Imagine a plate of gelatin in front of you. A cube of pineapple is suspended in the gelatin. Pick up the plate and shake it. No matter how hard you shake, you can’t dislodge the pineapple from the gelatin. Now, replace the pineapple with a toy airplane. Again, shake the gelatin. As with the pineapple, there’s nothing you can do to make the airplane plunge. The gelatin holding the toy airplane sits on a plate. The gelatin-like air holding the real airplane sits on the earth. Turbulence cannot break the hold of the gelatin. In gelatin-thick air, it is not possible to fall.
Once a plane reaches “gelatin speed,” it has to go where it is pointed. Imagine poking bare shish-kabob skewers into the gelatin behind the toy airplane. Put the tips against the rear of the engines. When you apply force, you can make the toy plane cut forward through the gelatin. This is what happens in flight. Engines make the plane cut forward through the gelatin-like air. The plane can only go where it is pointed.

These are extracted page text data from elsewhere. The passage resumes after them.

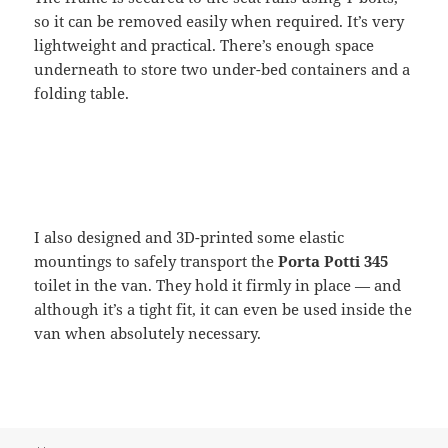
so it can be removed easily when required. It’s very
lightweight and practical. There’s enough space
underneath to store two under-bed containers and a
folding table.
I also designed and 3D-printed some elastic
mountings to safely transport the
Porta Potti 345
toilet in the van. They hold it firmly in place — and
although it’s a tight fit, it can even be used inside the
van when absolutely necessary.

Flying is as simple as accelerating to gelatin speed on the runway and pointing the nose where the plane needs to go. That’s it. An accident can happen under only two circumstances: 1) The plane is pointed wrong, such as at a mountain (of course, as you’ve learned, there are warnings to prevent that); 2) The plane goes too slowly, and the air is no longer gelatin-like. That never happens with professional pilots. Nevertheless, there are warnings if the plane begins to fly too slowly.
If your concern persists that the plane could fall, buy some gelatin mix – Knox, Jell-O, or in Australia, the most popular brand is Airplane Jelly – a small model airplane and some skewers. Place the toy in the gelatin, allowing it to set there. Once it’s set, simulate the engines pushing the plane forward by placing the skewers against the rear of the toy plane’s engines and pushing.
When on board and taking a flight, don’t wait for turbulence to begin “thinking gelatin.” Picture the air getting thicker and thicker as you accelerate. Know the plane is in gelatin-like air before the nose is even lifted off the runway. Think of your toy airplane, safely suspended in gelatin, just as you are. You can jiggle in it, but you can’t fall through it.
The Gelatin Exercise Goes Viral
This week, a Newsweek headline said, “Woman’s Jelly Trick That ‘Cured’ Her Fear of Flying Viewed 15 Million Times.” Australian social influencer Anna Paul put a very appealing presentation of the Gelatin Exercise on TikTok. However you like your gelatin dessert and whatever you call it, use this tip to feel safer in the air.